Starting at the line that contains "genus: Scleria" and stopping after the line that contains "order: Anseriformes", write out those lines of the entries again with "scientific name" renamed to "species" and nothing else changed.

______

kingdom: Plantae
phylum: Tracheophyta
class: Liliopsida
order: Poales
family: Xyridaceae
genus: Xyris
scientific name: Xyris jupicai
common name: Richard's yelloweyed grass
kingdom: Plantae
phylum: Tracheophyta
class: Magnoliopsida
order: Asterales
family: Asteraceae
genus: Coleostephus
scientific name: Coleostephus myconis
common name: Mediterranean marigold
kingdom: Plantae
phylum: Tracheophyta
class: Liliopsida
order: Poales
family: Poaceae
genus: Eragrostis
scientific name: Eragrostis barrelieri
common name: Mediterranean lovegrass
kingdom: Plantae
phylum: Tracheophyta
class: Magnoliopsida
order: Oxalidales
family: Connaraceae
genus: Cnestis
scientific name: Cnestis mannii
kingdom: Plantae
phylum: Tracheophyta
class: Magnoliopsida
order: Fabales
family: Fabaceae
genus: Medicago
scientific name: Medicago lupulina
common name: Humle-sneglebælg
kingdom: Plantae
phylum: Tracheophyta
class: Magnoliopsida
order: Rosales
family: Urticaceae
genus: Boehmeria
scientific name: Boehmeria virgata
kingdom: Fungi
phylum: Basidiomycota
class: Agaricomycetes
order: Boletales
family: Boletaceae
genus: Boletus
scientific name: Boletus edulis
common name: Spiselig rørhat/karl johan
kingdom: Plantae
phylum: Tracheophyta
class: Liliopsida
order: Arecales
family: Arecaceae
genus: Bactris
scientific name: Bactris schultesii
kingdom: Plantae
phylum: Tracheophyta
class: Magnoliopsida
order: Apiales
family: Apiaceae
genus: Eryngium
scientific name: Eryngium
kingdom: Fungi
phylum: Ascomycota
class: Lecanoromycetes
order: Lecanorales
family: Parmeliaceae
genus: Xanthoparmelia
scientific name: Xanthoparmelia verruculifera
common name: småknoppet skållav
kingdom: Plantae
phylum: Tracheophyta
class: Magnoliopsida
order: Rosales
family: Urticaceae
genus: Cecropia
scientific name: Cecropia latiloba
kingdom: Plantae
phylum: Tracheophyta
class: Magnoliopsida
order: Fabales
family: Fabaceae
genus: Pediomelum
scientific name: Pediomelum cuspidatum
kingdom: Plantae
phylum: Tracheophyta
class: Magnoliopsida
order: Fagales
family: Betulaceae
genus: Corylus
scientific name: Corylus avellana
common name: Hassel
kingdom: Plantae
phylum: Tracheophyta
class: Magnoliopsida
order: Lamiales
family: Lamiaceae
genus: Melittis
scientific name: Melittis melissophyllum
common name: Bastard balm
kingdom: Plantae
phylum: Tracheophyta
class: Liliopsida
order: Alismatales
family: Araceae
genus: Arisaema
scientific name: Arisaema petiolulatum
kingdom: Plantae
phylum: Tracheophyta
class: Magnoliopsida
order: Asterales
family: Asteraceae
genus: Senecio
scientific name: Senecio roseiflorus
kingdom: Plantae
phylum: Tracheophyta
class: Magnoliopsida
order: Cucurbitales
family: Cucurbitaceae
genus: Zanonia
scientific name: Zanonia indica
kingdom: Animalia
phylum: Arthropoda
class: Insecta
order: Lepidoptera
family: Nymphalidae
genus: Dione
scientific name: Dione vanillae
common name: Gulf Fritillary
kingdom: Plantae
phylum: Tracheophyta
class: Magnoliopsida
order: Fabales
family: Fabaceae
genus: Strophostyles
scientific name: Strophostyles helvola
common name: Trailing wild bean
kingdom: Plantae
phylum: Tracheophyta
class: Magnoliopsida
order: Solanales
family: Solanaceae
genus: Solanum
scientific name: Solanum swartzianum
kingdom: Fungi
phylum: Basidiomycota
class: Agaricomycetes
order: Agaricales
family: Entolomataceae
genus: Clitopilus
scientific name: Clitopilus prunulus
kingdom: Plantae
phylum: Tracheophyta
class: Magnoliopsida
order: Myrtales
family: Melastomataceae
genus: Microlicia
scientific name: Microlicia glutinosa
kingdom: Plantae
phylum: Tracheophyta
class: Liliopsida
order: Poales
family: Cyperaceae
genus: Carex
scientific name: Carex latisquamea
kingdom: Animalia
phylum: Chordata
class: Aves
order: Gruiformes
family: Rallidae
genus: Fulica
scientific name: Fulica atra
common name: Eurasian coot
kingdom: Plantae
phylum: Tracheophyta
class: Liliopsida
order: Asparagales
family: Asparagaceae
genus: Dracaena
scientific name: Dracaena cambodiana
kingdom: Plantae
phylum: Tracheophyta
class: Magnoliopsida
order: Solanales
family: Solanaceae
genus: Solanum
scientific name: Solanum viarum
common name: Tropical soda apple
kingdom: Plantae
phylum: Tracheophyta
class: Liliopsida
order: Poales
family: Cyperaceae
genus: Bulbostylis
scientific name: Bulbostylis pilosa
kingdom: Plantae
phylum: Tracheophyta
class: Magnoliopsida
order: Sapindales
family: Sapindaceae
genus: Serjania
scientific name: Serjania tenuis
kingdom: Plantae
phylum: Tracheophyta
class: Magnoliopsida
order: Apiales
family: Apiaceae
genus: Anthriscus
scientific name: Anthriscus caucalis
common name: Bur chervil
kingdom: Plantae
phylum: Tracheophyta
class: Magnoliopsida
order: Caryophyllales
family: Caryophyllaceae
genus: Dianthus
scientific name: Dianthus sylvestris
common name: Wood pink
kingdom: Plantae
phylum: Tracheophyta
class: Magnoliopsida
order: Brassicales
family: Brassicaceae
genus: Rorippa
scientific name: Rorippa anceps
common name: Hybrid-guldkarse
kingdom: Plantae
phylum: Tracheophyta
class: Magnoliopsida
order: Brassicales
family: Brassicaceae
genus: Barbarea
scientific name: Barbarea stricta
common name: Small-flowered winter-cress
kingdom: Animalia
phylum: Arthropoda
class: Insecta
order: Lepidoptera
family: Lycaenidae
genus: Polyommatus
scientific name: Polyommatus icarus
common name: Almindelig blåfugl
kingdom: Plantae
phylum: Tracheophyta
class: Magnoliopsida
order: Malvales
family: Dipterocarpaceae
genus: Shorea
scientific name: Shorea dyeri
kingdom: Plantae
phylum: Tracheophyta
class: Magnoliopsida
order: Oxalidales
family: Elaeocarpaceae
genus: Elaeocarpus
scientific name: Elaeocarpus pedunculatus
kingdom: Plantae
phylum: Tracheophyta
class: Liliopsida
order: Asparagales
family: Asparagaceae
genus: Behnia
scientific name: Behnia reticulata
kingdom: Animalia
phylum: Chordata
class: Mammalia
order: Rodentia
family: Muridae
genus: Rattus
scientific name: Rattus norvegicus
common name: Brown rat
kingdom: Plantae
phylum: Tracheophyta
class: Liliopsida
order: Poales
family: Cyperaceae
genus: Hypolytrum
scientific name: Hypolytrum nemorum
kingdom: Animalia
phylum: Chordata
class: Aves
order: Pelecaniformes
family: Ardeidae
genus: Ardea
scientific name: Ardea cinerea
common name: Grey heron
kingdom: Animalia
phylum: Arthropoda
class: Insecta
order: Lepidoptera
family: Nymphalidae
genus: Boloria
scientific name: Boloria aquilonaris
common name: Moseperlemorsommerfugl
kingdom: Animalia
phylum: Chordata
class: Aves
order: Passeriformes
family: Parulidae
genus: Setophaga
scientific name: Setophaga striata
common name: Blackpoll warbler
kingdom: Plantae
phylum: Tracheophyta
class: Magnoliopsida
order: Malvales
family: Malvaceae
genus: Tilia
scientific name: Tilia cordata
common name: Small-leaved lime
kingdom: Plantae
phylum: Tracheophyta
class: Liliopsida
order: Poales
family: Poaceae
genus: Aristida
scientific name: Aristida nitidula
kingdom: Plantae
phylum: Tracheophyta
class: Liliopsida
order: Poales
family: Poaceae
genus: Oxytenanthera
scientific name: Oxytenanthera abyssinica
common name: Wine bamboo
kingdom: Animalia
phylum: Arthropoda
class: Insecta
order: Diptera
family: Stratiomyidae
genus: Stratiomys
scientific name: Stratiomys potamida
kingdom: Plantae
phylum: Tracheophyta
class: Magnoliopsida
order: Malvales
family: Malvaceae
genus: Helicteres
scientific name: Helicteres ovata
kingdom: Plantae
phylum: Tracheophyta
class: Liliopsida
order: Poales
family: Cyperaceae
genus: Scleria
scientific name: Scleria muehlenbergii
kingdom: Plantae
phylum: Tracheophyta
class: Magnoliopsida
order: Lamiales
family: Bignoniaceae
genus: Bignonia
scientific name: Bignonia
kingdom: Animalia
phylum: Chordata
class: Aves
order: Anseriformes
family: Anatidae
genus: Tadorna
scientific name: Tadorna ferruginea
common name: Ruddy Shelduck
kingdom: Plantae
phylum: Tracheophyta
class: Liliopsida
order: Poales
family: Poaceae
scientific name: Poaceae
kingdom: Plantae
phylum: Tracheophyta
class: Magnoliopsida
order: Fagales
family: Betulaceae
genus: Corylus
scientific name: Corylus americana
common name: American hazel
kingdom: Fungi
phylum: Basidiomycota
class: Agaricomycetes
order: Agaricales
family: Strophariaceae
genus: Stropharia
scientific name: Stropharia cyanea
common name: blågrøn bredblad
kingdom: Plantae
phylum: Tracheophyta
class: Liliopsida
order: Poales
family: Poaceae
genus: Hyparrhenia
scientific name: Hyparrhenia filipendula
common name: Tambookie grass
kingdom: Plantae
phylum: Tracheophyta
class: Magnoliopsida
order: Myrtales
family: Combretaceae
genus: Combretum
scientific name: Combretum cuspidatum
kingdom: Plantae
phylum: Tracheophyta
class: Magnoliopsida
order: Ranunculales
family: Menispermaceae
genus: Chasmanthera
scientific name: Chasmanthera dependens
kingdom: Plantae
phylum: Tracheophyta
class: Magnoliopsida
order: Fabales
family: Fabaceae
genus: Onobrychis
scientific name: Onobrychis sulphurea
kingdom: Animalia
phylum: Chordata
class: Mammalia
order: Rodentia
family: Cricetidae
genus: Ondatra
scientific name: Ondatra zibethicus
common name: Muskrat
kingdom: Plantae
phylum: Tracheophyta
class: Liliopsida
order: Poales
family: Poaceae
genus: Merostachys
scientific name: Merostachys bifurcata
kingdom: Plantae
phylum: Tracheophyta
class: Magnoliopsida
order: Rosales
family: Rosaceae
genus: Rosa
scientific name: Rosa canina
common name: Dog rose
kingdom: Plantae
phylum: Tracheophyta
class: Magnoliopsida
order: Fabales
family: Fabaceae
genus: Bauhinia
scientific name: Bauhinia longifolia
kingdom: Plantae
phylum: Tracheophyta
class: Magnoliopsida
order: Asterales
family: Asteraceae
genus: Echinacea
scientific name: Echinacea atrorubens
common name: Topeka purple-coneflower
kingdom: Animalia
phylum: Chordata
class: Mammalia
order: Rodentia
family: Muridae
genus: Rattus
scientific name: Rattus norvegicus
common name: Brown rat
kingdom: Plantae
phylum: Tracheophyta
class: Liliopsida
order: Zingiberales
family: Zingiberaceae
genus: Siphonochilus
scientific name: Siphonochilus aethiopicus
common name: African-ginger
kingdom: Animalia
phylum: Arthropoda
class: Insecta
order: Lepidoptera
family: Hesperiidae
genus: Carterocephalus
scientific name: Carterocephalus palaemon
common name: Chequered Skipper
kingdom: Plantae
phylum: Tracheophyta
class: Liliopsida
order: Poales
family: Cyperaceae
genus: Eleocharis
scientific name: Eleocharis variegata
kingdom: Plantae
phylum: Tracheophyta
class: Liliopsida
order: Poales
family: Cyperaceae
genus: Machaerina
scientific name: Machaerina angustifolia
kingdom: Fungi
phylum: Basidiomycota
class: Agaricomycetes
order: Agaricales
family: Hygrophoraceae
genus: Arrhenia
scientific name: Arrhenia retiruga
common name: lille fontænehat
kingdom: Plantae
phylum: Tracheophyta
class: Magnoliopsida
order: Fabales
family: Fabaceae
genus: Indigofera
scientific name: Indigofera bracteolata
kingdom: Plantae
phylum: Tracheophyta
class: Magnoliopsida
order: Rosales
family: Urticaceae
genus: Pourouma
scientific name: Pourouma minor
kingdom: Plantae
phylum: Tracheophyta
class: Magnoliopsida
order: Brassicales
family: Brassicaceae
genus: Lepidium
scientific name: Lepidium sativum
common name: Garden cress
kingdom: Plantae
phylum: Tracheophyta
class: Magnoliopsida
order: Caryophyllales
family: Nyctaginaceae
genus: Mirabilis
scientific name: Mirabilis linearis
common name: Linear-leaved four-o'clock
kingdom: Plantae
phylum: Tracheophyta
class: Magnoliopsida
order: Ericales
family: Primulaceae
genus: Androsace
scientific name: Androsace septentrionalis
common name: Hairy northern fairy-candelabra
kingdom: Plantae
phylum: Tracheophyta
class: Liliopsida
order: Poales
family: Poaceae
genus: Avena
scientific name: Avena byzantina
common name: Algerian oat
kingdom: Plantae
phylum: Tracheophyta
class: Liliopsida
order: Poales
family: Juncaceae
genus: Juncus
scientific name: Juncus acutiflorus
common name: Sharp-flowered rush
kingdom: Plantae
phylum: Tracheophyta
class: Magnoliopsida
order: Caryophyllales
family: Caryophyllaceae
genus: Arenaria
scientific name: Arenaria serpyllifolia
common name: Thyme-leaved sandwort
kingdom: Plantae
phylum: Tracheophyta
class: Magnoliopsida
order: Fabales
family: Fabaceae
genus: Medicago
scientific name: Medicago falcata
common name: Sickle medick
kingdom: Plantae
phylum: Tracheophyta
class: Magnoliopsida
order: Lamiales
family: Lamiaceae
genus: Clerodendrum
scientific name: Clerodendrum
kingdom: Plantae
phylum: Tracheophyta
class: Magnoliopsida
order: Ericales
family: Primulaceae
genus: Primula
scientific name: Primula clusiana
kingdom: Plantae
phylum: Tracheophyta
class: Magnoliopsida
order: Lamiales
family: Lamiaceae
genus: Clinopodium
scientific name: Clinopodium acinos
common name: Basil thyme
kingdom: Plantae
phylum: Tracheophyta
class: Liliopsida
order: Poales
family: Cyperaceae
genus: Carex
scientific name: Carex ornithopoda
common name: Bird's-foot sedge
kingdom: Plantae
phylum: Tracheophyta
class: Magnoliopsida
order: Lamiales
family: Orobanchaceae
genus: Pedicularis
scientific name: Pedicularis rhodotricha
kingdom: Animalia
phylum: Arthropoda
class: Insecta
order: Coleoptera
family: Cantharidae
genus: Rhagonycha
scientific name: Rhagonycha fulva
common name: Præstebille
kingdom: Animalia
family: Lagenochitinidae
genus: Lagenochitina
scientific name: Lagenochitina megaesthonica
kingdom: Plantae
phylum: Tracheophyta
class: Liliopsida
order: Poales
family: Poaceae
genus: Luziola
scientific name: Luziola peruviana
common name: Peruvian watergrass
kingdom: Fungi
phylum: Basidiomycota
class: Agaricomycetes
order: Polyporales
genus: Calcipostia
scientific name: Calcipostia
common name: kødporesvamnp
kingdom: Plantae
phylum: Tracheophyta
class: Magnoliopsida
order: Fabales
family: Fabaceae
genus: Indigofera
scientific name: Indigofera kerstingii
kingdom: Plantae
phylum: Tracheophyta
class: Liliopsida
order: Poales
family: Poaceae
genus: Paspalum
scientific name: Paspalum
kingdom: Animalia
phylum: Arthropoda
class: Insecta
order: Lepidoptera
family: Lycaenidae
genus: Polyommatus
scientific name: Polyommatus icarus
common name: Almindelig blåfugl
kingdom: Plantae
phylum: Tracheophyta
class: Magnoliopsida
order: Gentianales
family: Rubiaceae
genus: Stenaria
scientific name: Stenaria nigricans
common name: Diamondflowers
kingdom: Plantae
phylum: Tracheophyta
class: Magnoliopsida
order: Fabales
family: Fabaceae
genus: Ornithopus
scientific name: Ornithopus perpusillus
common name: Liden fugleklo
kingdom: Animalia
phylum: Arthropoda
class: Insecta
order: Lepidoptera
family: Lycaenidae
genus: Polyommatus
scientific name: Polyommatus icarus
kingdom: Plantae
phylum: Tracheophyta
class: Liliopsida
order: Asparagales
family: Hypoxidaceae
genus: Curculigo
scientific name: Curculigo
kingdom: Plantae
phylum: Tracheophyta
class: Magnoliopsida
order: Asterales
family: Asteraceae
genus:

______

* RESULT OF THE EXERCISE *
genus: Scleria
species: Scleria muehlenbergii
kingdom: Plantae
phylum: Tracheophyta
class: Magnoliopsida
order: Lamiales
family: Bignoniaceae
genus: Bignonia
species: Bignonia
kingdom: Animalia
phylum: Chordata
class: Aves
order: Anseriformes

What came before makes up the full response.